GSE Reform Put In Jeopardy By Congress
The effort to reconfigure federal oversight over the secondary mortgage market was put in turmoil last week when Congress abruptly cancelled a key vote in the face of new opposition by competing constituencies.
The House Financial Services Committee called off a vote on a proposed bill to reform the oversight over Fannie Mae and Freddie Mac after the Bush administration issued its opposition to a watered-down version of its proposal to shift oversight to the Treasury Department from the Department of Housing and Urban Development, or HUD.
The Bush administration's opposition came just days after Fannie Mae, one of the most powerful lobbies on Capitol Hill, had reversed its support for the Treasury proposal, prompting lawmakers to rewrite the bill.
And bad news issued from two Federal Home Loan Banks in Atlanta and Pittsburgh, each of which reported third-quarter losses, raised support for a budding proposal to include the 12 regional home loan banks in any new regulatory scheme for government-sponsored enterprises that dominate the huge secondary mortgage market.
"It's one of those issues where a lot of people have a lot of different ideas on it and they're all trying to get on the same page. So far it hasn't been successful," said Brad Thaler, a NAFCU lobbyist.
The reform over the GSEs has tremendous implications for credit unions, which rely on Fannie Mae and Freddie Mac to not only buy as much as half of their conforming mortgage loans, but also to issue them billions of dollars in investments, either in corporate debt or mortgage backed securities.
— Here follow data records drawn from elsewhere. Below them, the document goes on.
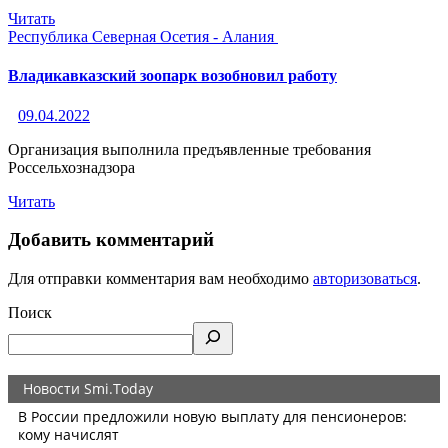
Читать
Республика Северная Осетия - Алания
Владикавказский зоопарк возобновил работу
09.04.2022
Организация выполнила предъявленные требования
Россельхознадзора
Читать
Добавить комментарий
Для отправки комментария вам необходимо
авторизоваться
.
Поиск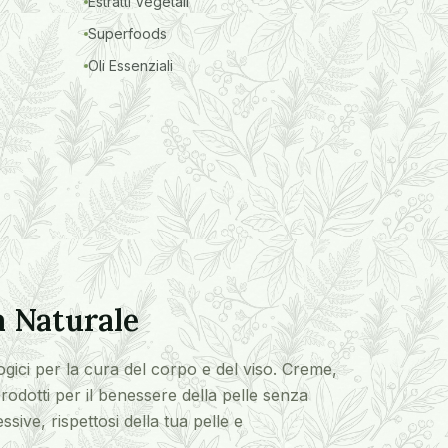
Estratti Vegetali
Superfoods
Oli Essenziali
 Naturale
ogici per la cura del corpo e del viso. Creme,
odotti per il benessere della pelle senza
sive, rispettosi della tua pelle e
Yet Another Credit Union Difference
The CU relationship with the home loan banks is a little different, with more than 600 credit unions owning stock in one or more regional bank that gives them the ability to tap the bank for low-cost mortgage funding or to sell mortgages into the FHLBs' fledgling secondary market program, Mortgage Partnership Finance.
"Our biggest concern is that the successful relationship credit unions have with the GSEs is not harmed in any way," said Thaler.
The Financial Services Committee was scheduled to vote last week on a bill that would move the oversight of Fannie and Freddie from the Office of Federal Housing Enterprises Oversight, which is currently housed inside HUD, and create a new agency under the Treasury Department. However, in a compromise lobbied for by Fannie and Freddie, HUD would retain the power to approve any new products or services to be offered by one of the two secondary mortgage market giants.
Treasury balked at the compromise proposal, saying it was not a credible alternative and did not represent meaningful reform, prompting the House to cancel the vote at the last minute.
Brian McDonnell, president of Navy FCU, the largest mortgage lender among CUs and a close customer of Fannie Mae's, said he supports the compromise proposal because it leaves the decision-making authority over new products and services in HUD, which is the key housing administrator in the federal government. To move that decision-making authority to Treasury, he suggested, would open it up to political interference. This would invite increased pressure from a powerful lobby led by big banks to rein in Fannie and Freddie to help them carve a greater niche in the mortgage market, said McDonnell. "There's been a lot of rhetoric over concerns about Fannie and Freddie that's been generated by the big banks," he said.
Last week's news by the FHLBs of Atlanta and Pittsburgh complicates the matter even further. On the same day, the Atlanta bank, which has 1,194 members, including 110 credit unions, reported that a write-down of its mortgage hedging portfolio caused it to book a $9.1- million loss for the third quarter, and the FHLB of Pittsburgh, with 352 members, including 17 credit unions, said that losses on its investments will push it into the red to the tune of $6.5 million for the third quarter. The news came just weeks after the FHLB of New York reported that a $193-million loss on its investments caused it to halt dividends for the third quarter.
The negative news is sure to fuel efforts by some lawmakers to include the FHLBs in any new regulatory scheme designed for the Fannie Mae and Freddie Mac housing GSEs. Following last week's reports by the Atlanta and Pittsburgh banks, a top Treasury Department official said it may be prudent to include the home loan banks in a GSE reform package.